Except sometimes we need our characters to make mistakes. Perfect characters are boring to read. Mistakes tend to make a character’s situation worse, which heightens the drama and tension in your story. A sudden mistake can make readers gasp in alarm. A mistake the reader sees coming but the character doesn’t can make us laugh or cringe.
The question is, how can your smart characters do dumb things without undermining the reader’s general faith in their intelligence? Fortunately, it’s the way the character makes the mistake—not the mistake itself—that affects the character’s portrayal. All you really need is a good reason for the mistake. Here are three common reasons people fall prey to all the time.
The bandwagon effect
Did your mother ever ask you, “If all your friends jumped off a bridge, would you do it too?” Of course you wouldn’t; that’s obviously a bad idea. But the world is a complicated place, and often it’s not so easy to make those choices. So we look for shortcuts. One is to use other people’s behavior as a proxy for our own thinking.
For example, if we see two restaurants side by side, and only one has a line of people at the door waiting to get in, we’re likely to conclude that one is the better of the two restaurants. But maybe it’s not. Maybe it’s an awful grease-pit, about to be shut down by the health department, but the owners decided to go out with a bang by holding a “5-cent beer night” special and putting up flyers all over the local college campus.
That’s the bandwagon effect, and it can be quite powerful. It can readily overwhelm rational decision making with emotional decision making. See if there’s a crowd you can create in your novel that you could use to sucker your protagonist into a bad decision. It doesn’t have to be a big one. Even a small crowd of one or two people the character respects can be enough.
The isolation effect
This is confusing the ease of remembering examples of some event with the actual likelihood of it happening. Our gut feeling of whether something is likely or unlikely to happen has more to do with whether we can easily remember experiencing or hearing about it before.

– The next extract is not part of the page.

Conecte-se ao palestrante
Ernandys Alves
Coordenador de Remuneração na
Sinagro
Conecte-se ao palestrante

When those easily-accessed memories are also highly emotional ones, they have enormous ability to influence behavior.
Thus, you can manipulate your character into making plausible yet irrational decisions by means of emotionally charged memories—ones that will be easy for the character to remember—but that bias the character away from the sensible choice.
Imagine your character witnesses a crime. We all know the smart thing to do is report it to the police. But that might mess up your whole plot, if the police get involved too early. Why not put a bad police experience into the character’s backstory? Maybe when the character was a kid, his dad had a similar experience, did the smart thing, but then ended up being treated as a suspect too. Maybe the cops showed up at the dad’s place of business, asked a bunch of baseless and embarrassing questions, which caused the dad to lose his job and the family to lose their home. A character with this backstory might well fall sway to the isolation effect and, by over-estimating the risk of being falsely accused, choose not to go to the cops.

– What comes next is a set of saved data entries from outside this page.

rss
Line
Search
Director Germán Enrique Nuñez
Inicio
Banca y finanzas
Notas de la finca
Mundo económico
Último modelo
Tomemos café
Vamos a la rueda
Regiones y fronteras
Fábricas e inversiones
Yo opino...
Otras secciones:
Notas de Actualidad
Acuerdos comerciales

Confirmation bias is the tendency to interpret new information in support of what you want to believe. For example, imagine you get it into your head that now is a good time to refinance your house. Well, maybe it is and maybe it isn’t; you’ll have to do the math to really know. But let’s say you turn on the news and hear that the Fed’s prime interest rate just went down by a quarter of a point. You’re likely to think “Ooh, lower rates! I’m going to call the bank right now!” On the other hand, let’s say instead that the Fed’s prime interest rate just went up by a quarter of a point. You’re likely to think “Ooh, I’d better call the bank now, before the rates go up too much!”
It didn’t matter what the actual news was. The evidence—any evidence—got twisted to support the conclusion you already wanted to make. That’s confirmation bias.

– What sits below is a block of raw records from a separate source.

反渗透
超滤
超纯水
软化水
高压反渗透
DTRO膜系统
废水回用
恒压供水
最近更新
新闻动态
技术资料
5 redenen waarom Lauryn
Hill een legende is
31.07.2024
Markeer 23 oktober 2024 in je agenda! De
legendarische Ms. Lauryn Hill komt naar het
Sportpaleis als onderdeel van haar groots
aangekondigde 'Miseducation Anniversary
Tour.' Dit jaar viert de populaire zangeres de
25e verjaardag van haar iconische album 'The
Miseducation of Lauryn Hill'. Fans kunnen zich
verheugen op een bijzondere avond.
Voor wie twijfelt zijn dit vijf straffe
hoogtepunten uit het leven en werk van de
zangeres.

The great thing about confirmation bias for novelists is that it works so very well with ambiguous information. Which, let’s face it, is about 99% of what we encounter in our lives. So when you have a character on the brink of making a bad decision you need them to make, all you need to do is drop some new piece of ambiguous information on them, and watch them interpret it (or misinterpret it) to support the bad decision.
The other fun thing you can do with confirmation bias, depending on your book’s point of view, is to let the reader believe something different than the character. Create a situation in which the reader can interpret the ambiguous evidence in the opposite way as the character. In that way the reader can watch the character shoot himself in the foot while still fully understanding why the character makes the wrong choice.
Those are just three common patterns for bad thinking. Google up a list of logical fallacies, and with a little thought you’ll see dozens of other ways to have your smart characters make dumb decisions.